Also SELECT should be the last clause (at least for row-oriented DBMS, for colum...

em500 · on Jan 25, 2024

No, it should come after WHERE, GROUP BY but before ORDER BY. From my favorite SQL tutorial[1]:

The lexical ordering is:

    SELECT
    FROM
    WHERE
    GROUP BY
    HAVING
    UNION
    ORDER BY

while the logical order is:

    FROM
    WHERE
    GROUP BY
    HAVING
    SELECT
    UNION
    ORDER BY

[1] https://blog.jooq.org/10-easy-steps-to-a-complete-understand...

nivertech · on Jan 25, 2024

Your example for a row-oriented just adds UNION.

But you need first to order by column to get the rows in the desired order, while SELECT just indicates which column from the rows to return.

source table -> filtered rowset -> grouped rowset -> filtered grouped rowset -> ordered rows -> ordered rows with selected columns only

Source: I was working several years as a Human Query Planner for the columnar DB ;)

chrisjc · on Jan 25, 2024

I'm interested to understand why you think it should differ between OLAP and OLTP?

Are you suggesting that columns closer to the top matters for OLAP bc OLAP is columnar?

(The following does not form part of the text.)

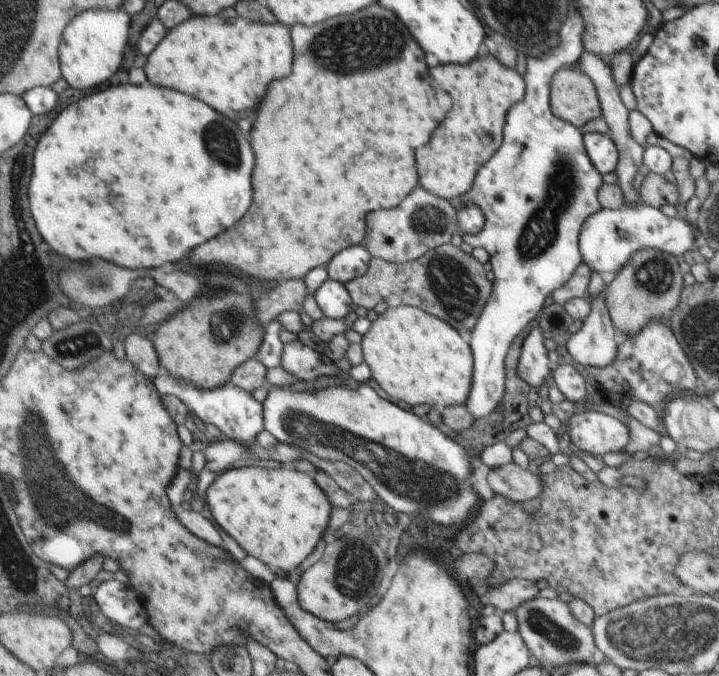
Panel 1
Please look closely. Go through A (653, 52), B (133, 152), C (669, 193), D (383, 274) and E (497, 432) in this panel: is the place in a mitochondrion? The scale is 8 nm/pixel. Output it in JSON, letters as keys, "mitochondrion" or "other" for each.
{"A":"other","B":"other","C":"other","D":"other","E":"other"}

Ultimately, a query planner is going to figure out what happens first, so I can't imagine your point has anything to do with execution.

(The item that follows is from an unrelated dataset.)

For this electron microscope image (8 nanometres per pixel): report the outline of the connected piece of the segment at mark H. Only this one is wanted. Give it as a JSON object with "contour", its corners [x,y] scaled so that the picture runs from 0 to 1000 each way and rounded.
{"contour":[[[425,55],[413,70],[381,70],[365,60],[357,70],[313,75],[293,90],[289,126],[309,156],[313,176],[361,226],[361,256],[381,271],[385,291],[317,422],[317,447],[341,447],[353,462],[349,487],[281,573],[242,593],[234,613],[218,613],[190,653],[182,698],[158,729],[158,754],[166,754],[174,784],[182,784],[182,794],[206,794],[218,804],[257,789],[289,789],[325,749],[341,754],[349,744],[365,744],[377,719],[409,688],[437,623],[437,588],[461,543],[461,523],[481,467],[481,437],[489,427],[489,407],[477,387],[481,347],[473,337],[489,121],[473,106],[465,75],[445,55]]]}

nivertech · on Jan 25, 2024

1. Not every OLAP/columnar/timeseries DBMS has a Query Planner. For example in kdb+/q a developer need to think about correct order of WHERE clauses, know which columns have attributes (kind of "secondary indexes"), and lots of other tricks. The advantage is predictability of execution, the disadvantage - it's too complex.

2. I'm not talking about cases where a Query Planner parses the query language DSL, and computes Query Plan out of it. More the case when you kind of have an explicit Query Plan. The best example is FluxQL[1].

--

[1]. https://docs.influxdata.com/influxdb/cloud/reference/syntax/...

chrisjc · on Jan 25, 2024

Now that you mention it, I guess I've experienced *similar* issues (more to do with joins, unions, materializations, windows, etc) even when there is a query planner.

Even though the query planner has an optimizer, the plan produced isn't optimal. In some cases I have had to play around with the SQL (resulting in less than ideal SQL) to get the optimizer to do what it should.

This demonstrates the exact point you made:

> The advantage is predictability of execution

In my example, while I ultimately overcame the issues with the sub-optimal plan, there's no assurances about what the query planner/optimizer will come up with tomorrow.

nivertech · on Jan 25, 2024

Relevant infographics, probably inspired by this HN post:

https://x.com/alexxubyte/status/1750560163101315463?s=20

marcosdumay · on Jan 25, 2024

Nah, in the row one, it should come before the order by.

Alternatively, its semantics could change to reflect this ordering, but it would loss expressiveness.